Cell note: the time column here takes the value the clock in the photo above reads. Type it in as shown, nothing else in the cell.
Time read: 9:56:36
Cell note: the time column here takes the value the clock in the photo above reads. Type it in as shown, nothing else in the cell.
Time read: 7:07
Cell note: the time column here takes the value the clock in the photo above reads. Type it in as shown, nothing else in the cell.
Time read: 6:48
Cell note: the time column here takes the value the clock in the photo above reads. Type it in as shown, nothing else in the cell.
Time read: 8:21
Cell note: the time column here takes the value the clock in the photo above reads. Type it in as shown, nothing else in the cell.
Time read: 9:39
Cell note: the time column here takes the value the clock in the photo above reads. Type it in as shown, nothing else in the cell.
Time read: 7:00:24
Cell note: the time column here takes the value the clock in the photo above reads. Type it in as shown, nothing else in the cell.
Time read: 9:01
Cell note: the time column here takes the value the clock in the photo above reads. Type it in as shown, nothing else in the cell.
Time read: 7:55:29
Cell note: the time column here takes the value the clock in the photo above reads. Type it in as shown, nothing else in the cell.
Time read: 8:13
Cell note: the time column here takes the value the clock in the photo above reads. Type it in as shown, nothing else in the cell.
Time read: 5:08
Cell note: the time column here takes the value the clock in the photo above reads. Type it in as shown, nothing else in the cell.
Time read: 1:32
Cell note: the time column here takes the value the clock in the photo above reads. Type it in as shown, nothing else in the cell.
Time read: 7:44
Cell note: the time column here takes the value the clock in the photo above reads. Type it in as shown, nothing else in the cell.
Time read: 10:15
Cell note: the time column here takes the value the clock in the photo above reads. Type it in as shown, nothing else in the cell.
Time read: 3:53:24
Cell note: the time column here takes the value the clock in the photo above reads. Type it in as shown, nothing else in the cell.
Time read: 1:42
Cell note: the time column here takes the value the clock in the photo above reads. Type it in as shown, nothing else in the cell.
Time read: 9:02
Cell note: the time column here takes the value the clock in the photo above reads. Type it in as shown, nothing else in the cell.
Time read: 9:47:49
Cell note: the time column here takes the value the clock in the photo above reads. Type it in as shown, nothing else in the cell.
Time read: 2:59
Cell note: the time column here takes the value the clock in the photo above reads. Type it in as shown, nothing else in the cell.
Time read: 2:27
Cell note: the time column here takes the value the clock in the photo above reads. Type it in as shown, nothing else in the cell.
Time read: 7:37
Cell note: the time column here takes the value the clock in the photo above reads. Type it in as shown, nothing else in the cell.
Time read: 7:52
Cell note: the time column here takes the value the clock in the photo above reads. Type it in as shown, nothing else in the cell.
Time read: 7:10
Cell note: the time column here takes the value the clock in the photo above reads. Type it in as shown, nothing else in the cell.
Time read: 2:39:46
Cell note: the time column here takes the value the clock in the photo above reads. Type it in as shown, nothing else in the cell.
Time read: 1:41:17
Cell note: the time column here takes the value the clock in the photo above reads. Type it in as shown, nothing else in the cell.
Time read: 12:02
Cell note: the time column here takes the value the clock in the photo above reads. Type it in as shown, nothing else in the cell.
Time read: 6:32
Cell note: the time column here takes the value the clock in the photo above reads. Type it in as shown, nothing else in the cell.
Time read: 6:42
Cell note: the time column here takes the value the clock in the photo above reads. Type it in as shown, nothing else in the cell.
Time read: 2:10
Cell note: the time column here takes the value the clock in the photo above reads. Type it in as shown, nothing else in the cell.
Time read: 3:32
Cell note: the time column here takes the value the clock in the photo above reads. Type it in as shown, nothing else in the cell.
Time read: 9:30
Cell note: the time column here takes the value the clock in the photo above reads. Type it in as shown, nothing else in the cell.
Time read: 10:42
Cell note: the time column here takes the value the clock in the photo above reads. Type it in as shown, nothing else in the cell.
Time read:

:::

Problem:
Can you write out again only the lines from the start of the records through the line containing "Time read: 9:56:36", switching "column" to "field" and leaving everything else unchanged?

Right answer:
Cell note: the time field here takes the value the clock in the photo above reads. Type it in as shown, nothing else in the cell.
Time read: 9:56:36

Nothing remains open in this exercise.